What lines of the data below hold the string "machine"? Copy each one out.

### Source records
* * * * *

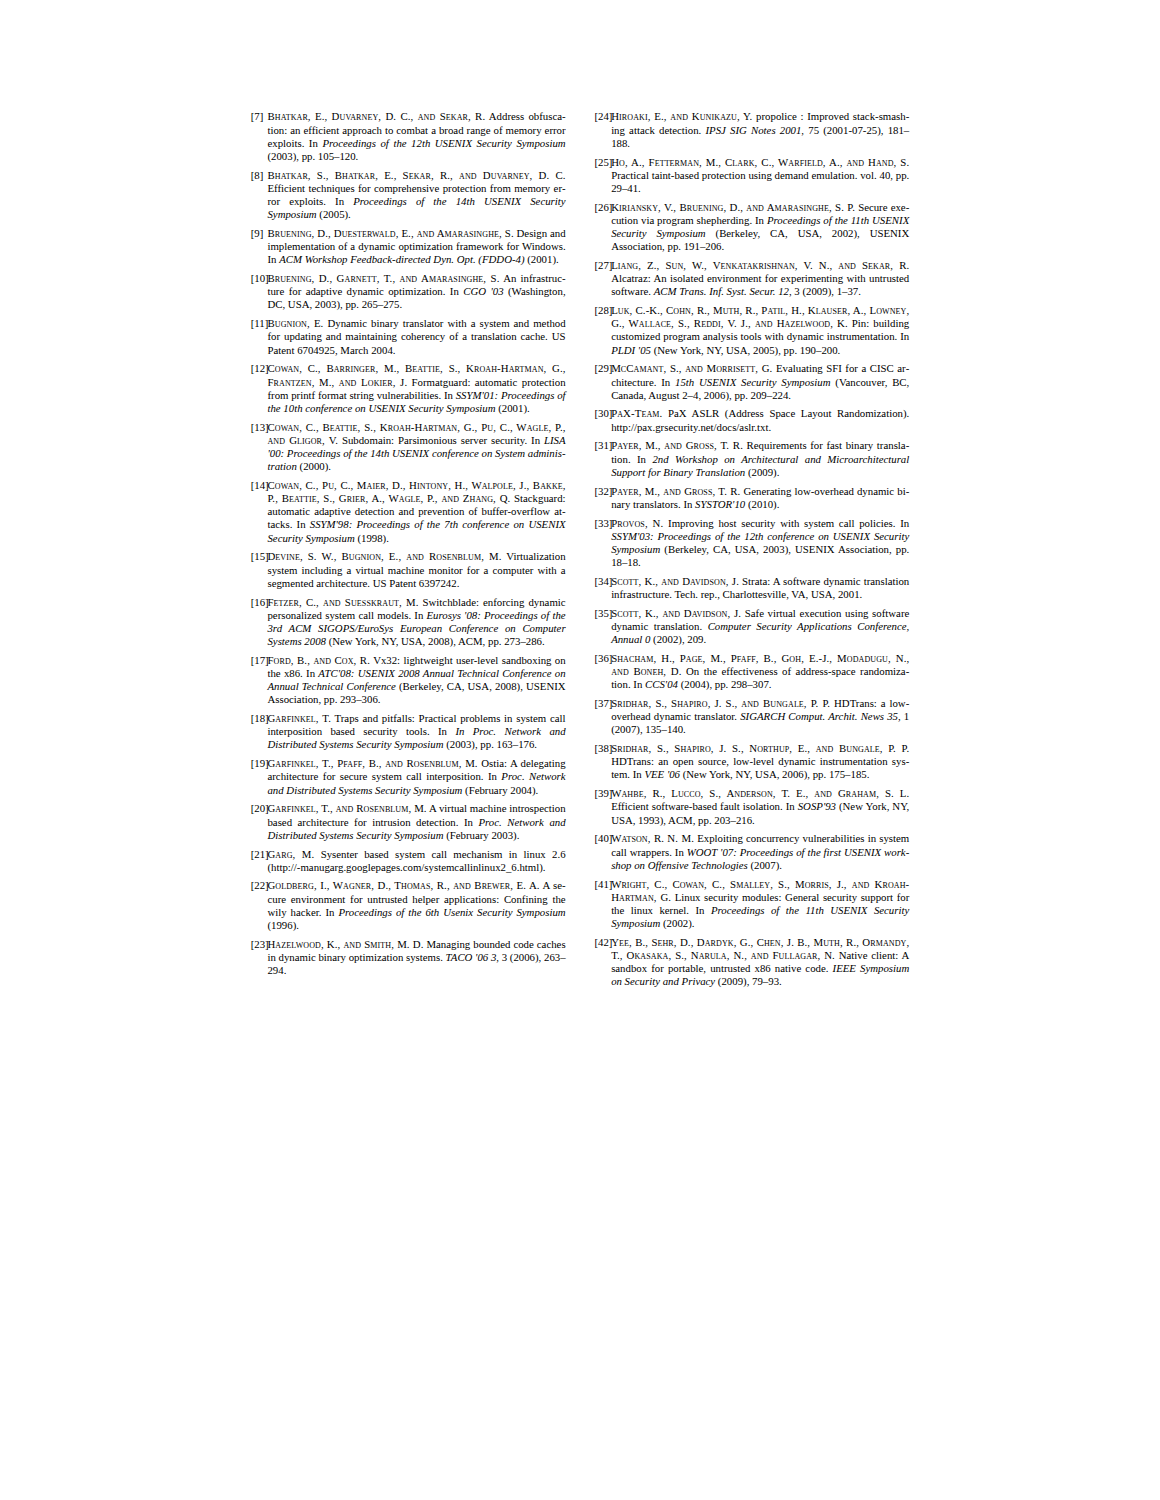[7] Bhatkar, E., Duvarney, D. C., and Sekar, R. Address obfuscation: an efficient approach to combat a broad range of memory error exploits. In Proceedings of the 12th USENIX Security Symposium (2003), pp. 105–120.
[8] Bhatkar, S., Bhatkar, E., Sekar, R., and Duvarney, D. C. Efficient techniques for comprehensive protection from memory error exploits. In Proceedings of the 14th USENIX Security Symposium (2005).
[9] Bruening, D., Duesterwald, E., and Amarasinghe, S. Design and implementation of a dynamic optimization framework for Windows. In ACM Workshop Feedback-directed Dyn. Opt. (FDDO-4) (2001).
[10] Bruening, D., Garnett, T., and Amarasinghe, S. An infrastructure for adaptive dynamic optimization. In CGO '03 (Washington, DC, USA, 2003), pp. 265–275.
[11] Bugnion, E. Dynamic binary translator with a system and method for updating and maintaining coherency of a translation cache. US Patent 6704925, March 2004.
[12] Cowan, C., Barringer, M., Beattie, S., Kroah-Hartman, G., Frantzen, M., and Lokier, J. Formatguard: automatic protection from printf format string vulnerabilities. In SSYM'01: Proceedings of the 10th conference on USENIX Security Symposium (2001).
[13] Cowan, C., Beattie, S., Kroah-Hartman, G., Pu, C., Wagle, P., and Gligor, V. Subdomain: Parsimonious server security. In LISA '00: Proceedings of the 14th USENIX conference on System administration (2000).
[14] Cowan, C., Pu, C., Maier, D., Hintony, H., Walpole, J., Bakke, P., Beattie, S., Grier, A., Wagle, P., and Zhang, Q. Stackguard: automatic adaptive detection and prevention of buffer-overflow attacks. In SSYM'98: Proceedings of the 7th conference on USENIX Security Symposium (1998).
[15] Devine, S. W., Bugnion, E., and Rosenblum, M. Virtualization system including a virtual machine monitor for a computer with a segmented architecture. US Patent 6397242.
[16] Fetzer, C., and Suesskraut, M. Switchblade: enforcing dynamic personalized system call models. In Eurosys '08: Proceedings of the 3rd ACM SIGOPS/EuroSys European Conference on Computer Systems 2008 (New York, NY, USA, 2008), ACM, pp. 273–286.
[17] Ford, B., and Cox, R. Vx32: lightweight user-level sandboxing on the x86. In ATC'08: USENIX 2008 Annual Technical Conference on Annual Technical Conference (Berkeley, CA, USA, 2008), USENIX Association, pp. 293–306.
[18] Garfinkel, T. Traps and pitfalls: Practical problems in system call interposition based security tools. In In Proc. Network and Distributed Systems Security Symposium (2003), pp. 163–176.
[19] Garfinkel, T., Pfaff, B., and Rosenblum, M. Ostia: A delegating architecture for secure system call interposition. In Proc. Network and Distributed Systems Security Symposium (February 2004).
[20] Garfinkel, T., and Rosenblum, M. A virtual machine introspection based architecture for intrusion detection. In Proc. Network and Distributed Systems Security Symposium (February 2003).
[21] Garg, M. Sysenter based system call mechanism in linux 2.6 (http://-manugarg.googlepages.com/systemcallinlinux2_6.html).
[22] Goldberg, I., Wagner, D., Thomas, R., and Brewer, E. A. A secure environment for untrusted helper applications: Confining the wily hacker. In Proceedings of the 6th Usenix Security Symposium (1996).
[23] Hazelwood, K., and Smith, M. D. Managing bounded code caches in dynamic binary optimization systems. TACO '06 3, 3 (2006), 263–294.
[24] Hiroaki, E., and Kunikazu, Y. propolice : Improved stack-smashing attack detection. IPSJ SIG Notes 2001, 75 (2001-07-25), 181–188.
[25] Ho, A., Fetterman, M., Clark, C., Warfield, A., and Hand, S. Practical taint-based protection using demand emulation. vol. 40, pp. 29–41.
[26] Kiriansky, V., Bruening, D., and Amarasinghe, S. P. Secure execution via program shepherding. In Proceedings of the 11th USENIX Security Symposium (Berkeley, CA, USA, 2002), USENIX Association, pp. 191–206.
[27] Liang, Z., Sun, W., Venkatakrishnan, V. N., and Sekar, R. Alcatraz: An isolated environment for experimenting with untrusted software. ACM Trans. Inf. Syst. Secur. 12, 3 (2009), 1–37.
[28] Luk, C.-K., Cohn, R., Muth, R., Patil, H., Klauser, A., Lowney, G., Wallace, S., Reddi, V. J., and Hazelwood, K. Pin: building customized program analysis tools with dynamic instrumentation. In PLDI '05 (New York, NY, USA, 2005), pp. 190–200.
[29] McCamant, S., and Morrisett, G. Evaluating SFI for a CISC architecture. In 15th USENIX Security Symposium (Vancouver, BC, Canada, August 2–4, 2006), pp. 209–224.
[30] PaX-Team. PaX ASLR (Address Space Layout Randomization). http://pax.grsecurity.net/docs/aslr.txt.
[31] Payer, M., and Gross, T. R. Requirements for fast binary translation. In 2nd Workshop on Architectural and Microarchitectural Support for Binary Translation (2009).
[32] Payer, M., and Gross, T. R. Generating low-overhead dynamic binary translators. In SYSTOR'10 (2010).
[33] Provos, N. Improving host security with system call policies. In SSYM'03: Proceedings of the 12th conference on USENIX Security Symposium (Berkeley, CA, USA, 2003), USENIX Association, pp. 18–18.
[34] Scott, K., and Davidson, J. Strata: A software dynamic translation infrastructure. Tech. rep., Charlottesville, VA, USA, 2001.
[35] Scott, K., and Davidson, J. Safe virtual execution using software dynamic translation. Computer Security Applications Conference, Annual 0 (2002), 209.
[36] Shacham, H., Page, M., Pfaff, B., Goh, E.-J., Modadugu, N., and Boneh, D. On the effectiveness of address-space randomization. In CCS'04 (2004), pp. 298–307.
[37] Sridhar, S., Shapiro, J. S., and Bungale, P. P. HDTrans: a low-overhead dynamic translator. SIGARCH Comput. Archit. News 35, 1 (2007), 135–140.
[38] Sridhar, S., Shapiro, J. S., Northup, E., and Bungale, P. P. HDTrans: an open source, low-level dynamic instrumentation system. In VEE '06 (New York, NY, USA, 2006), pp. 175–185.
[39] Wahbe, R., Lucco, S., Anderson, T. E., and Graham, S. L. Efficient software-based fault isolation. In SOSP'93 (New York, NY, USA, 1993), ACM, pp. 203–216.
[40] Watson, R. N. M. Exploiting concurrency vulnerabilities in system call wrappers. In WOOT '07: Proceedings of the first USENIX workshop on Offensive Technologies (2007).
[41] Wright, C., Cowan, C., Smalley, S., Morris, J., and Kroah-Hartman, G. Linux security modules: General security support for the linux kernel. In Proceedings of the 11th USENIX Security Symposium (2002).
[42] Yee, B., Sehr, D., Dardyk, G., Chen, J. B., Muth, R., Ormandy, T., Okasaka, S., Narula, N., and Fullagar, N. Native client: A sandbox for portable, untrusted x86 native code. IEEE Symposium on Security and Privacy (2009), 79–93.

* * * * *

### RESPONSE BELOW
[15] Devine, S. W., Bugnion, E., and Rosenblum, M. Virtualization system including a virtual machine monitor for a computer with a segmented architecture. US Patent 6397242.
[20] Garfinkel, T., and Rosenblum, M. A virtual machine introspection based architecture for intrusion detection. In Proc. Network and Distributed Systems Security Symposium (February 2003).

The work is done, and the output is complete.